Uro-radiologists denoted suspicious regions of interest on the apparent diffusion coefficient maps examined using the Digital Imaging and Communications in Medicine workstation. The PI-RADS scoring system was used to describe MRI findings [3]. Visible lesions were defined as lesions with PI-RADS scores ≥3.

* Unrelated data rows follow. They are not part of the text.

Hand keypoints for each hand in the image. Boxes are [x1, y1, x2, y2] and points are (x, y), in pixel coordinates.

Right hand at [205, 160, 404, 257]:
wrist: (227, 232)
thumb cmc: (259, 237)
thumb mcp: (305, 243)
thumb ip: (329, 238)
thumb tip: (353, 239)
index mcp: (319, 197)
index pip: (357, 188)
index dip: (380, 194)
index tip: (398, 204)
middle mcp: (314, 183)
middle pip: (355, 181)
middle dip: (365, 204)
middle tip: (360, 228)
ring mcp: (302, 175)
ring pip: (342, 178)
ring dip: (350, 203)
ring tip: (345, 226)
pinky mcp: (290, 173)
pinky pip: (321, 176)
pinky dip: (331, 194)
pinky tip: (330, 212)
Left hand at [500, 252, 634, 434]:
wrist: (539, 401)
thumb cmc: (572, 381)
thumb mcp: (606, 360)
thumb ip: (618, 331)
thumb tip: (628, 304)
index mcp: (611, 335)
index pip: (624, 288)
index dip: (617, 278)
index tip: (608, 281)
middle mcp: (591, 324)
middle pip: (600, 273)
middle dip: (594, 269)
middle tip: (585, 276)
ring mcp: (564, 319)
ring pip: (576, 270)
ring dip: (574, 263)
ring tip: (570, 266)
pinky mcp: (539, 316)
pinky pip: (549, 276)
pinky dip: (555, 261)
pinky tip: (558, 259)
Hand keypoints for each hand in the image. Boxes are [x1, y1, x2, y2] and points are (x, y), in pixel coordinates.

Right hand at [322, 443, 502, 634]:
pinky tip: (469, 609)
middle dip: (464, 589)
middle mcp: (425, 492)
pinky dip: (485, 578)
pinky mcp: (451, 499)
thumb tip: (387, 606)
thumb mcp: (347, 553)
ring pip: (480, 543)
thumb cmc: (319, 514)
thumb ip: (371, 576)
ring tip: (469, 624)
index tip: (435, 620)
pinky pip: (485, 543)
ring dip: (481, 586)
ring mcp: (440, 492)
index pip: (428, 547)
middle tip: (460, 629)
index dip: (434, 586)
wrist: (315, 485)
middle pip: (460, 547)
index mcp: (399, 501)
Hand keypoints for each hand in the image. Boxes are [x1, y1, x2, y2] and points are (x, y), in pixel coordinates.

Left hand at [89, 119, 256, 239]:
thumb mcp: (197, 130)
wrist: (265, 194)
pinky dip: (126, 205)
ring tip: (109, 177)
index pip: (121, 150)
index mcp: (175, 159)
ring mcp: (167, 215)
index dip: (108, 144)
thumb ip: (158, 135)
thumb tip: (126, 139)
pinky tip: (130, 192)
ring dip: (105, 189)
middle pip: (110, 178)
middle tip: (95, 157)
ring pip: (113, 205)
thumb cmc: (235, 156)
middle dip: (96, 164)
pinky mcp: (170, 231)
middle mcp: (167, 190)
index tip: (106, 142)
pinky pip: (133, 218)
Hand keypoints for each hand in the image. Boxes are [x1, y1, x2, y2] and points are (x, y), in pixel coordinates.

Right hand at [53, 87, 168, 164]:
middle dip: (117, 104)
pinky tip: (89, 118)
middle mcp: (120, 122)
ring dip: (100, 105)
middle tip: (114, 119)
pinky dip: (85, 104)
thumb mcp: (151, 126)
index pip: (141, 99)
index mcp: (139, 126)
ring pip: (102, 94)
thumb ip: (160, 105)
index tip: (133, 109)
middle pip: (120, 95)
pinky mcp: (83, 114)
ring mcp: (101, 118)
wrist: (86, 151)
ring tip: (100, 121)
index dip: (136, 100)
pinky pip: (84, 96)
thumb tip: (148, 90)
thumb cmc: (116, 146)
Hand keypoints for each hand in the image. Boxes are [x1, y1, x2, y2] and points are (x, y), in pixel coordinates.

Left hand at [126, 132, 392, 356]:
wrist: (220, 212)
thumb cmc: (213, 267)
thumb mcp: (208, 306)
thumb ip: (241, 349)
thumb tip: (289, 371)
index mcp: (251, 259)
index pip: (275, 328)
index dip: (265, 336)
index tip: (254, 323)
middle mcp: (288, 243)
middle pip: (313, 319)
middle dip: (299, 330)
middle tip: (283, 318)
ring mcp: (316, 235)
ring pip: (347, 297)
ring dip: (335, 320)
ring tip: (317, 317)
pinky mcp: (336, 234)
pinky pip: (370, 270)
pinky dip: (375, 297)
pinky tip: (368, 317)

2-4. MRI-targeted biopsy technique
Prostate biopsies were performed after periprostatic nerve blocks had been administered using Chiba needles. Initially, four MRI-targeted cores biopsies for each targeted lesion were performed, followed by 12-core biopsies. MRI/TRUS fusion targeted biopsies were performed with an MRI/TRUS-fusion-targeted-biopsy protocol using the bk3000 ultrasound system, which involves the use of a side-fire ultrasound probe (BK Medical, Peabody, MA, USA) and an image-based fusion system (BioJet; GeoScan, Lakewood Ranch, FL, USA). All prostate biopsies were performed by an experienced urologist using an 18-gauge, 20-cm disposable core biopsy instrument (Max-Core™; BD, BD Headquarters, NJ, USA).

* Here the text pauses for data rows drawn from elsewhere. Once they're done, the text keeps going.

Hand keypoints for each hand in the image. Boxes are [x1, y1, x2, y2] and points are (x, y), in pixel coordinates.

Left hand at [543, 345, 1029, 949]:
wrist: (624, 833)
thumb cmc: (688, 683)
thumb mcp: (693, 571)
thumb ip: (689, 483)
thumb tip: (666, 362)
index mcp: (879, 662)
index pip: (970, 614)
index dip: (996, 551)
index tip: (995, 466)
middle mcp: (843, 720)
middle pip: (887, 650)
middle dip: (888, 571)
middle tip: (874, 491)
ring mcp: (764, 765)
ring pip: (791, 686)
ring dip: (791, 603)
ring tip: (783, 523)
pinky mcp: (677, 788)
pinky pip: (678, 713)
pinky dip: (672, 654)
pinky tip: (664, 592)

2-5. Ultrasound image analysis
Ultrasound images of target lesions observed on MRI were stored concomitantly using a picture archiving and communication system (PACS) (GE Healthcare, Barrington, IL, USA). We analyzed the grayscale version of the images using a red/green/blue (RGB) scoring method through a function embedded in the PACS. An average RGB value was obtained from scores at three other randomized points in the most identical slice. Grayscale values were replaced with RGB values on a pixel-by-pixel basis (Y=0.2126*R + 0.7152*G + 0.0722*B) [11]. Two investigators measured the average of three points, and we confirmed there were no differences in grayscale through paired sample t-tests.
2-6. Study objectives
Our primary objective was to investigate the efficacy of imaging analysis by quantifying hypoechoic lesions in MRI-target lesions, demonstrating its diagnostic accuracy, and specifying the quantitation range of hypoechoic lesions for the prediction of PCa and csPC. Our secondary objective was to identify the grayscale range for improving the prediction of PCa and csPC in addition to PI-RADS.
2-7. Statistical analysis
Continuous variables are expressed as medians (interquartile range) or mean ± standard deviation, and categorical variables as number of occurrences and frequency. Pearson’s χ2 test was used for statistical comparisons of continuous and categorical variables. Univariable and multivariable logistic regressions were used. Receiver operating characteristic (ROC) curves and areas under the ROC curves (AUCs) were used to evaluate the performance of standard clinical parameters (including age, previous prostate biopsy history, PSA level, PV, and PI-RADS score) versus the grayscale values in addition to standard clinical parameters for the diagnosis for PCa and csPC (defined as PCa of Gleason grade group ≥2) for target lesions. Pairwise comparisons of ROC curves were conducted to compare the predictive performance of individual and combined parameters. The cut-off value was assessed from the AUCs. These optimal cut-off values were based on predefined values and an analysis performed using the Youden index (sensitivity + specificity – 1). All statistical comparisons were conducted with IBM® SPSS® Statistics 25 (IBM, Armonk, NY, USA) and MedCalc version 11.6 (MedCalc Software Ltd, Acacialaan, Ostend, Belgium). For differences, p<0.05 was considered statistically significant.